Hopefully, most Enterprise surveillance applications will have resilience built-in, such as battery-backed RAID, mirrored OS drives, redundant PSUs and an appropriate level of RAID resilience. However, the importance of monitoring the health of these systems cannot be underestimated.

Many systems are not constantly observed, and may only visited on occasion to review an incident, so it is important alerts are raised if the hardware is experiencing issues, especially if the component in question represents a potential single point of failure.

Most systems can withstand a camera failure, but with the exception of expensive failover models, most are not designed to withstand a critical server failure. For this reason, CCTV-centric cloud-based hardware monitoring and alerting utilities are vital. All Secure Logiq servers are shipped with the health monitoring and alert software: Logical Healthcheck Pro. This monitors critical components in the hardware and raises an alert in the event if something unexpected occurring.

It is important that such software has a negligible effect on the server’s resources, and extremely low bandwidth requirements enable it to be run on 3G networks if required.
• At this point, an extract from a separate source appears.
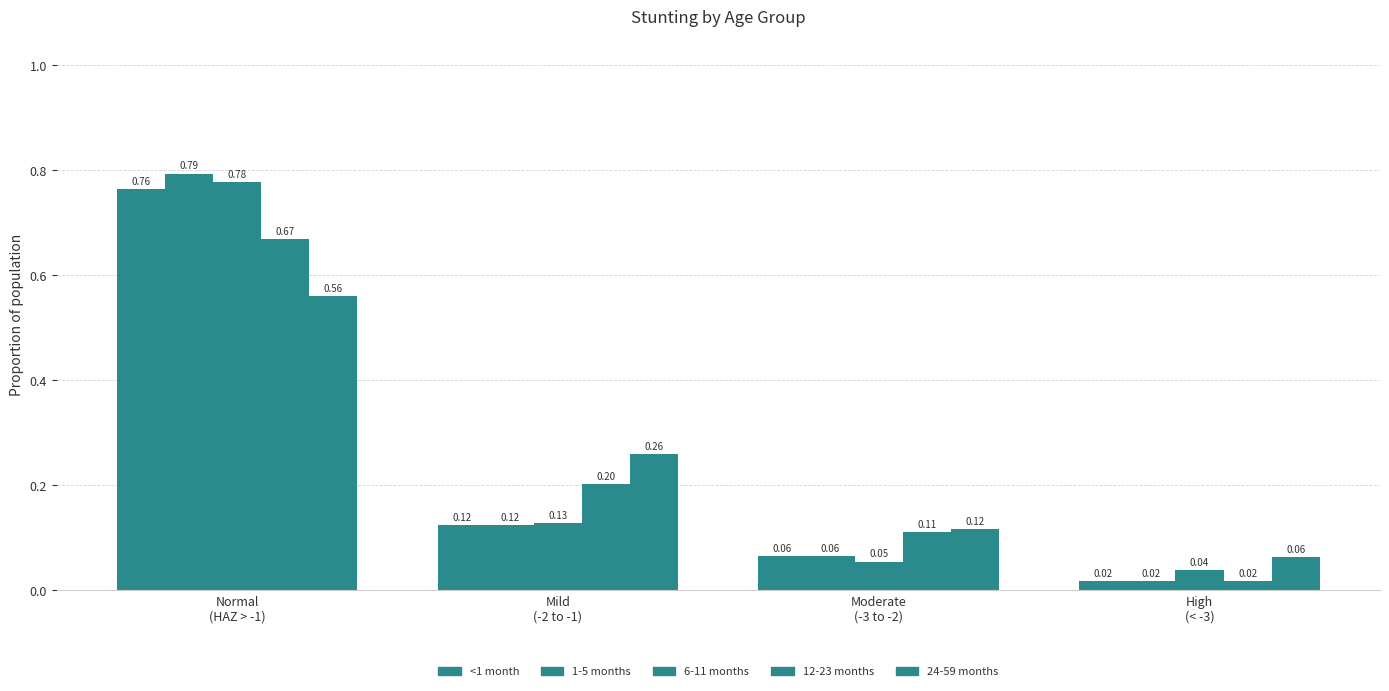

Count the number of categories in the chart.

4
Health monitoring offers huge advantages to the integrator, enabling them to proactively monitor their entire server estate from a single screen. Pre-emptive maintenance can reduce expensive call-outs, and can eliminate unforeseen downtime on a customer’s system. For example, a fan failure on a server would not present any immediate risk, but if unaddressed could lead to a system or component overheating, increasing the possibility of server failure. Most servers can withstand a drive or two failing, but one more would result in corruption of all data in the array and the video archive being lost.
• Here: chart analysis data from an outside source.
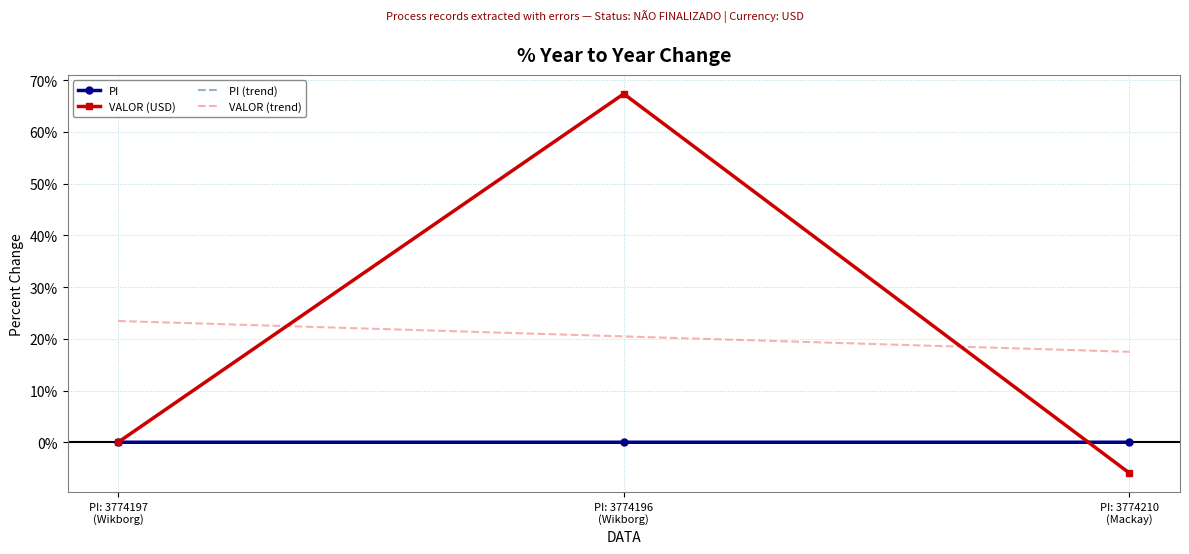

What are all the series names shown in the legend?

PI, VALOR (USD), PI (trend), VALOR (trend)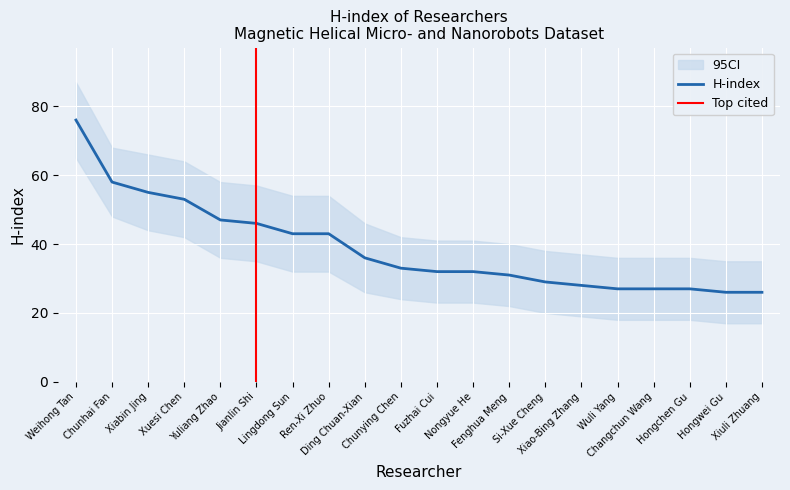

True or false: CI_upper and h-index cross at least once.

False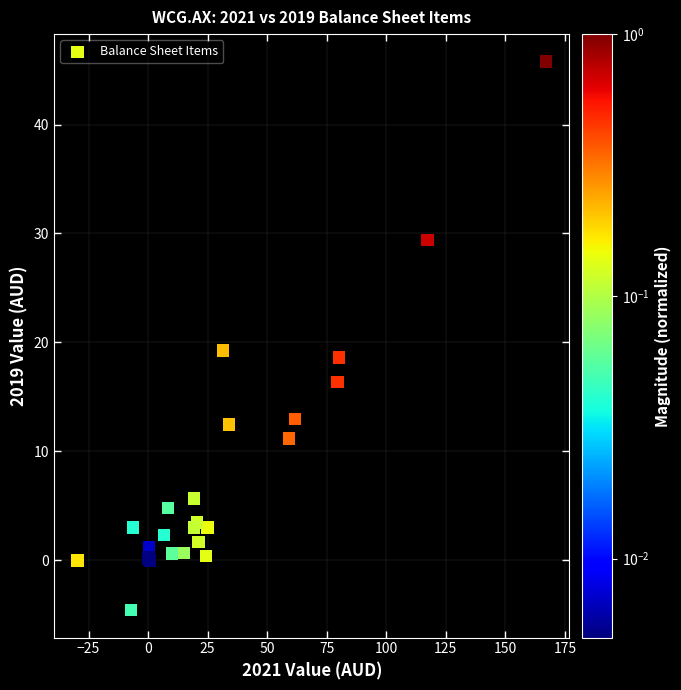

What Y value in the scatter plot is closest to 20?

19.3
Multiple techniques are utilised to monitor the various processes and components within the server, and this is data is available to the integrator via a simple GUI. Customisable thresholds allow the adjustment of settings to suit the environment, and to raise and escalate alerts – via email or SMS – providing warnings for abnormal hardware usage as well as temperature and component failure.

IT-centric monitoring tools are available but are often too expensive or complicated for surveillance applications, despite the mission critical nature of most installations

Many VMS packages offer local alerts, but because these are designed for use with a wide range of hardware, reporting is often limited to basic information. Setting up both the hardware and software alerting facilities is critical for any integrator looking to provide the best level of service to their customer.

Setting up local alerts is relatively common, but configuring offsite alerts is often met with resistance from end users concerned about their security system being online. To address this, a monitoring utility should use a certificate, and all outgoing traffic should be through an encrypted SSL connection and contain only information relevant to the health monitoring application. No site or personal data can be sent via the utility, making it fully compliant with GDPR. Tiered user management also ensures only authorised users have access to the information.

Health monitoring is an engineer-led and integrator-driven technology, and at Secure Logiq our R&D is driven by feedback from them. Future additions will include maintenance, out-of-warranty and end-of-life alerts, historical data logging and health reporting with export functionalities.

As a final thought, proactively monitoring the ‘engine’ of a system can help identify problems elsewhere in the installation. One customer observed regular nightly alerts for increased network load, and on investigation found external lighting was being switched off at a critical time, causing substantial image noise (and the inevitable image quality issues associated with low light applications).

Another customer identified unauthorised internet access as the root cause of a memory leak in the workstations which was causing the VMS client application to continually restart.